Exquisite image of huge jellyfish lands wildlife photography crown as AP reader secures double honours
Last week former web developer George Stoyle won the British Wildlife Photography Awards 2016 with a photo of a jellyfish that judges described as exquisite and striking.
© George Stoyle
However, it has since emerged that AP reader Adrian Clarke also has reason to celebrate.
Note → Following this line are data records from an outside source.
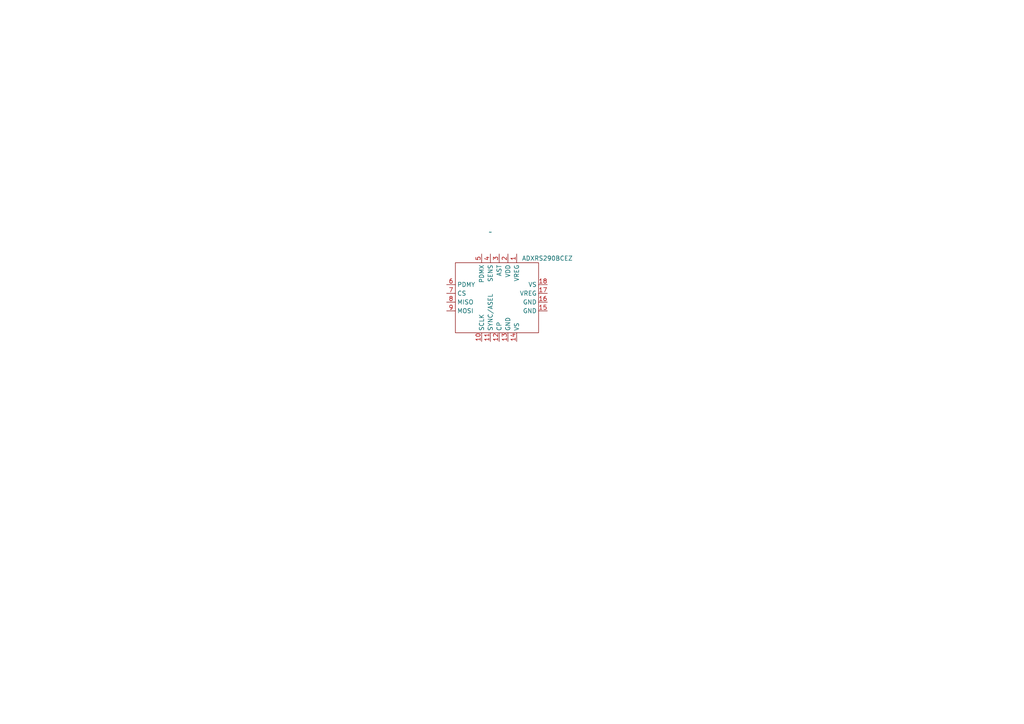
<source format=kicad_sch>
(kicad_sch (version 20230121) (generator eeschema)

  (uuid 6b2ff412-f5ac-4894-b18c-a98921398916)

  (paper "A4")

  


  (symbol (lib_id "ADXRS290BCEZ:ADXRS290BCEZ") (at 142.24 67.31 0) (unit 1)
    (in_bom yes) (on_board yes) (dnp no)
    (uuid c6c748d8-0810-48de-9ca7-baf93bd78949)
    (property "Reference" "ADXRS290BCEZ" (at 158.75 74.93 0)
      (effects (font (size 1.27 1.27)))
    )
    (property "Value" "~" (at 142.24 67.31 0)
      (effects (font (size 1.27 1.27)))
    )
    (property "Footprint" "Package_LGA:LGA-16_4x4mm_P0.65mm_LayoutBorder4x4y" (at 142.24 67.31 0)
      (effects (font (size 1.27 1.27)) hide)
    )
    (property "Datasheet" "" (at 142.24 67.31 0)
      (effects (font (size 1.27 1.27)) hide)
    )
    (pin "1" (uuid 471e58b3-3315-41cb-870c-5e1ef498c4d5))
    (pin "10" (uuid 521b6e64-c01b-457c-87a2-8deba16c49aa))
    (pin "11" (uuid e2773fdc-7463-4644-893e-f8f587cd2f1d))
    (pin "12" (uuid 9579467c-2748-469d-8597-a3fb3484576a))
    (pin "13" (uuid 620e8f61-f0b4-46fd-9b65-a200b238fd1c))
    (pin "14" (uuid 7daed9eb-2b56-4da4-bb76-b8a8681bf5b9))
    (pin "15" (uuid 0cd501b4-b96f-4a41-9ca8-3600a2abea51))
    (pin "16" (uuid 11b93ebd-afb1-4f73-a5c8-7057d6371209))
    (pin "17" (uuid c3484d1b-0b25-46b1-bbb0-6a026cb67f05))
    (pin "18" (uuid 0543d5ea-86d9-4a0b-a081-6293f39212c8))
    (pin "2" (uuid 555485fa-6a46-4097-8117-ffc4e0957c49))
    (pin "3" (uuid 076b9eab-6ac1-4d8d-89b9-8903fdd8030a))
    (pin "4" (uuid f9035301-f9a4-4aab-8240-5186e93a2a0a))
    (pin "5" (uuid c6e8cef2-4a29-4c5c-99e0-9b6389294623))
    (pin "6" (uuid 021af4a1-34f6-47c9-a7f6-d2e21e8527db))
    (pin "7" (uuid 6b1d6ffa-af70-4bcc-b9a4-ec2f11039d23))
    (pin "8" (uuid 96fba114-e8cc-4777-bb23-9fc400cc7ef5))
    (pin "9" (uuid 38482267-347a-402d-a9e2-da113f8465a8))
    (instances
      (project "ADXRS290BCEZ_gyro"
        (path "/6b2ff412-f5ac-4894-b18c-a98921398916"
          (reference "ADXRS290BCEZ") (unit 1)
        )
      )
    )
  )

  (sheet_instances
    (path "/" (page "1"))
  )
)

</source>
Adrian won highly commended honours in two categories: Animal Portraits and British Nature in Black and White.
© Adrian Clarke
A delighted Adrian – whose work has been featured in AP – told the magazine: ‘One of the reasons I felt confident enough to enter this year was the interest and support shown by yourselves at AP…
‘Looking at the standard of work on show it was uplifting and humbling to be a part of it and has certainly inspired me to try and raise my game!’
He added: ‘I’m happy enough with my own results and will continually attempt to come up with interesting ways to represent our wildlife.
‘But when a magazine such as yours chooses to feature some of my work it’s a hint I’m getting something right, so thanks for that!’
© Adrian Clarke
The overall winning photo of a jellyfish was captured at St Kilda, Scotland by marine ecologist George Stoyle.
George said of his ‘Hitchhikers’ shot: ‘I was working on a project to assess the current biological status of major sea caves around some of the UK’s most remote islands.
‘At the end of one of the dives I was swimming back to the boat when I came face to face with largest jellyfish I’ve ever encountered.
‘As I approached cautiously, I noticed that a number of juvenile fish had taken refuge inside the stinging tentacles.’
David Nussbaum, chief executive of WWF-UK, which sponsored one of the categories, said the winning image was a striking example of natural beauty and the variety of life around UK shores.
‘The photo exquisitely captures the voluptuous frills and folds, and kaleidoscope of colours of this giant jellyfish.
‘But it’s the jelly’s… stowaways that make this picture, a shoal of shimmering, glistening juvenile fish finding harbour amongst the tangle of tentacles.’